The Bears made a lot of mistakes. But they won.

“It’s tremendous for us to be able to overcome those things because we were definitely shooting ourselves in the foot,” Cohen said. “As you saw last week, we shot ourselves in the foot, and it didn’t end too well for us. To battle and overcome those mistakes, it’s a great thing.”

“It was seriously a great win,” Glennon said. “Just finding a way to win against a really good football team is the goal every week. We found a way, it was kind of unique. We had turnovers, the blocked kick, overtime with Tarik’s run being called back, it was a whirlwind of emotions but I thought we handled it really well. At the end of the day, all that matters is that we won.”

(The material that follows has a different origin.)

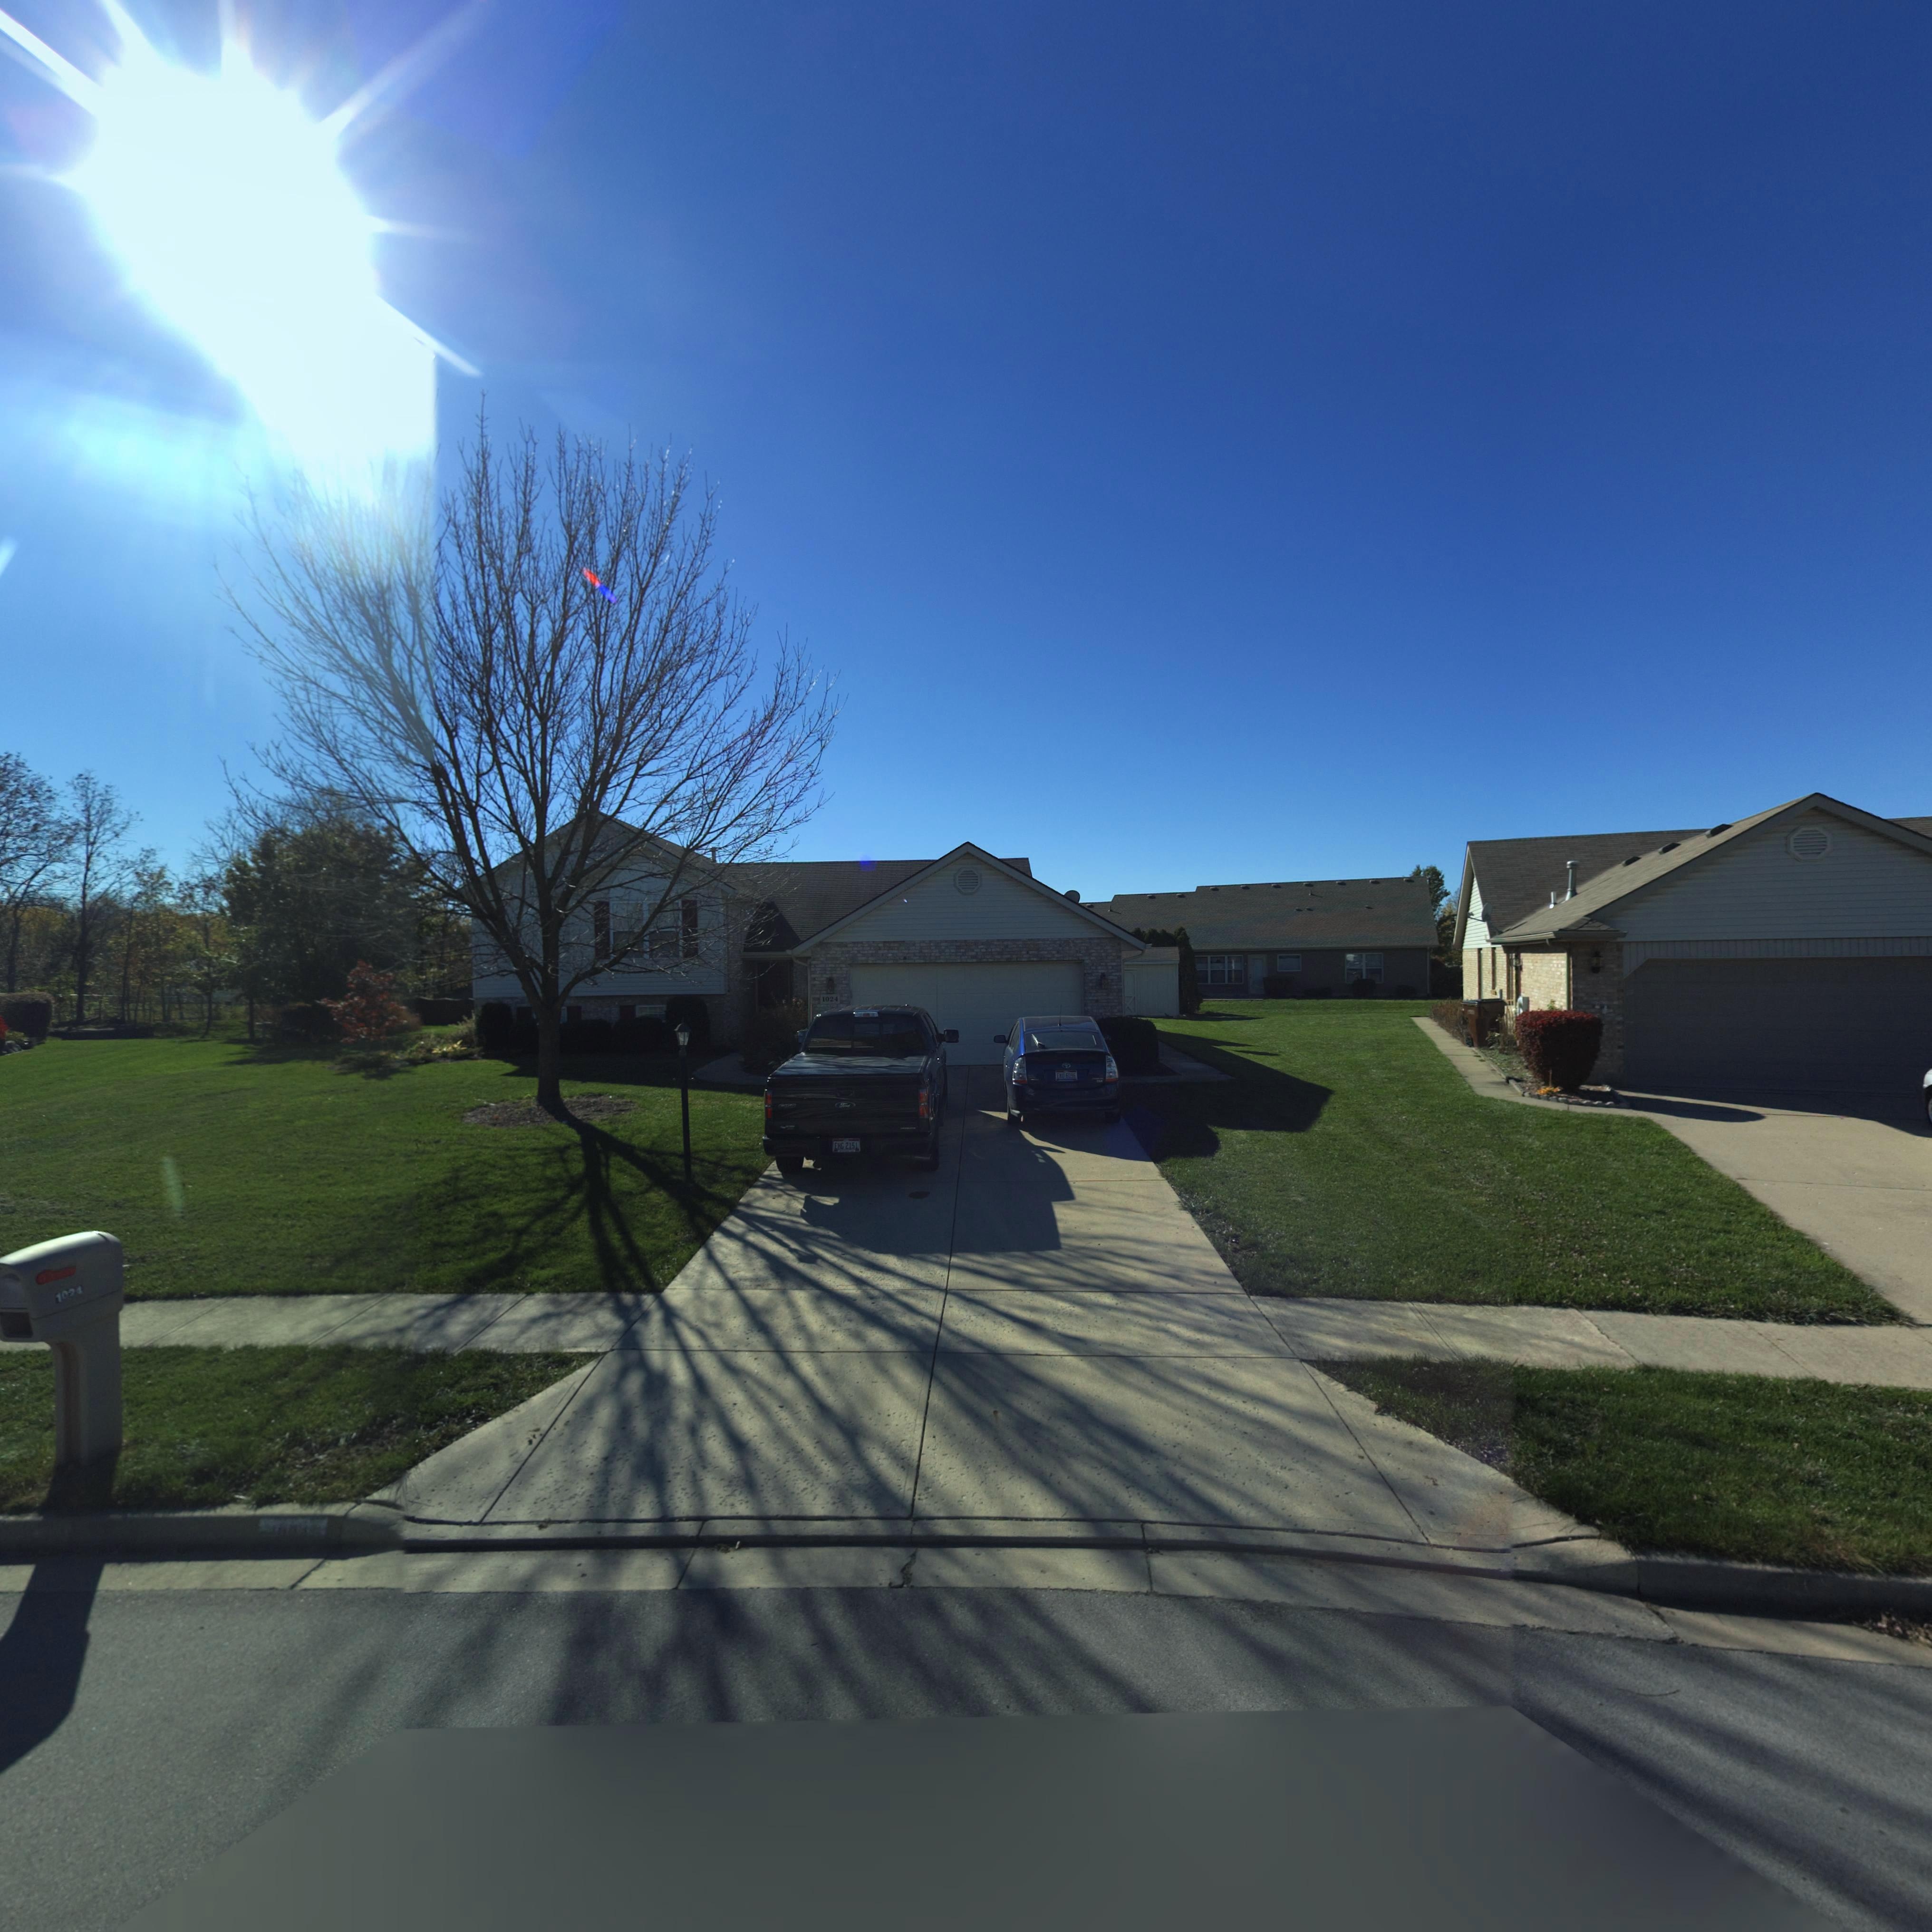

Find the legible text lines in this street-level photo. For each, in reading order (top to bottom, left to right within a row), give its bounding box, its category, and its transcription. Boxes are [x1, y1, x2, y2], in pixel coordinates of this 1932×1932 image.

While Glennon didn’t win over many more fans Sunday — he threw for just 101 yards and completed one pass to a wide receiver the entire game — he sure is right about that.

While Week 2’s trip to Tampa was a disaster in all phases with some high-profile mistakes from the highest-profile position on the field, you could certainly argue that the mistakes Sunday were as bad and as frequent.

But the difference between last week and this week was the Bears playing well enough elsewhere to make up for those mistakes — this time in the face of some competition annually regarded as some of the best the NFL has to offer.

Glennon wasn’t great. Cooper screwed up bad. Howard fumbled. The refs called back Cohen’s touchdown run. And the president put every player in the NFL in a position they didn’t want to be in. But the Bears kept going. And this time they made the plays that got them a win.

“They’ve given us everything they had in all three games they’ve played,” John Fox said. “We just made some errors in the other ones that we weren’t able to overcome. We’ve had opportunities, but it was nice to get the win today.”